Saved entries
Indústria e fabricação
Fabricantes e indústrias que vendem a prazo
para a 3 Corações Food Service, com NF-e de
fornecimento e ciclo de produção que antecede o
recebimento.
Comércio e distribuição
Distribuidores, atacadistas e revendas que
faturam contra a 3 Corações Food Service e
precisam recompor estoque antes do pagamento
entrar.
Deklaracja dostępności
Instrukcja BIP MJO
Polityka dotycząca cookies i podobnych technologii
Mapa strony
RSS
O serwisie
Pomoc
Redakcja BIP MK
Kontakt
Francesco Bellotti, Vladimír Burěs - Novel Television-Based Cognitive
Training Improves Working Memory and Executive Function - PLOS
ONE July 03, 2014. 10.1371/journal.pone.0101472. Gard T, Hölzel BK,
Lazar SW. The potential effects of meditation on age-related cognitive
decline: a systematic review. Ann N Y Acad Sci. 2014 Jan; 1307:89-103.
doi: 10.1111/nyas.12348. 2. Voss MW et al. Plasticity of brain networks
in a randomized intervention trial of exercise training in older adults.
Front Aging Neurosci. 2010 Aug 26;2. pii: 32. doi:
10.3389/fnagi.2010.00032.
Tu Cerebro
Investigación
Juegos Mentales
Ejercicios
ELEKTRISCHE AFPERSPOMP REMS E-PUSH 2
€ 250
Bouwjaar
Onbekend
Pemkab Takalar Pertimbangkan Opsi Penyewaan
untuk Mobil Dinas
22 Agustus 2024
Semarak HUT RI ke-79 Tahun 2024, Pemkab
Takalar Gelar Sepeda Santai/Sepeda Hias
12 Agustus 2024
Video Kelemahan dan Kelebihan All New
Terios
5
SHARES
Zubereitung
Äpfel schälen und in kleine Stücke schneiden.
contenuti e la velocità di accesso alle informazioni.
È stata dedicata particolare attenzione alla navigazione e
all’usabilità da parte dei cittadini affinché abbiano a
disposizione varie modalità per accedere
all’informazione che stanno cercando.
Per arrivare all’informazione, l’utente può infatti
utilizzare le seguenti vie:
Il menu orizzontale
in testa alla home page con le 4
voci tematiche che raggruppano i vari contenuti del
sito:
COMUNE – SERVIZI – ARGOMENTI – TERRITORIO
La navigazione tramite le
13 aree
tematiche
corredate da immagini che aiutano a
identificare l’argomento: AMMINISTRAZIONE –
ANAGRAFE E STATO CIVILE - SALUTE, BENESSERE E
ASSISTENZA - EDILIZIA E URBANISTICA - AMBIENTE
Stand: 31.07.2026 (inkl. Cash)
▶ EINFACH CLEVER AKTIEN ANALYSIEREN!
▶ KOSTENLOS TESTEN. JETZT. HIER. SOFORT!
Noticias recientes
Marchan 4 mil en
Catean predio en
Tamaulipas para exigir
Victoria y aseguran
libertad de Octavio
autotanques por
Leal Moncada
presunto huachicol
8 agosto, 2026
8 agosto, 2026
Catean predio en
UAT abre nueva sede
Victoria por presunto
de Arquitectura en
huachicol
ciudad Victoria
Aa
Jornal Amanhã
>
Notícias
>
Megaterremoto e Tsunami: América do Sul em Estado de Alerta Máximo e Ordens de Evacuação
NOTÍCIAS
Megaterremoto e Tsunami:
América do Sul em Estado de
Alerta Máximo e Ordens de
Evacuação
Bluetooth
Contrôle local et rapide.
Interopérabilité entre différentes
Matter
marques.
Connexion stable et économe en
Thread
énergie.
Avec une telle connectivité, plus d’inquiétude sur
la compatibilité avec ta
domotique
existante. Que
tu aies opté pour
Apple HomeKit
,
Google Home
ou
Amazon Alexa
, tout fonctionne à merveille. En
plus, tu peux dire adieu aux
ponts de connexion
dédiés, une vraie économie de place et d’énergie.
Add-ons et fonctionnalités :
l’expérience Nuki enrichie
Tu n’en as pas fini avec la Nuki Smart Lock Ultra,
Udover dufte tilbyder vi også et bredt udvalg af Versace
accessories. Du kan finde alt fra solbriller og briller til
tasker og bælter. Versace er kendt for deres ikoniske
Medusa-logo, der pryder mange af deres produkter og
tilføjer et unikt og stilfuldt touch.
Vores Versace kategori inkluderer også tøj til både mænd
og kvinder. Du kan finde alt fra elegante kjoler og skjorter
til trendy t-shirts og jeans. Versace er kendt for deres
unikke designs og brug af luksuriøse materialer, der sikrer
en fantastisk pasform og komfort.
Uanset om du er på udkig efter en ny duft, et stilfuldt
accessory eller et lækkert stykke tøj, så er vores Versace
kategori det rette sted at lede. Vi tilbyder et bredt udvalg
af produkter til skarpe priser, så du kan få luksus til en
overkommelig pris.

▸ **DIRECTIONS**: Count the lines in the entries above that contain the string "informazione", and reply with the number only.

▸ **RESPONSE AREA**: 2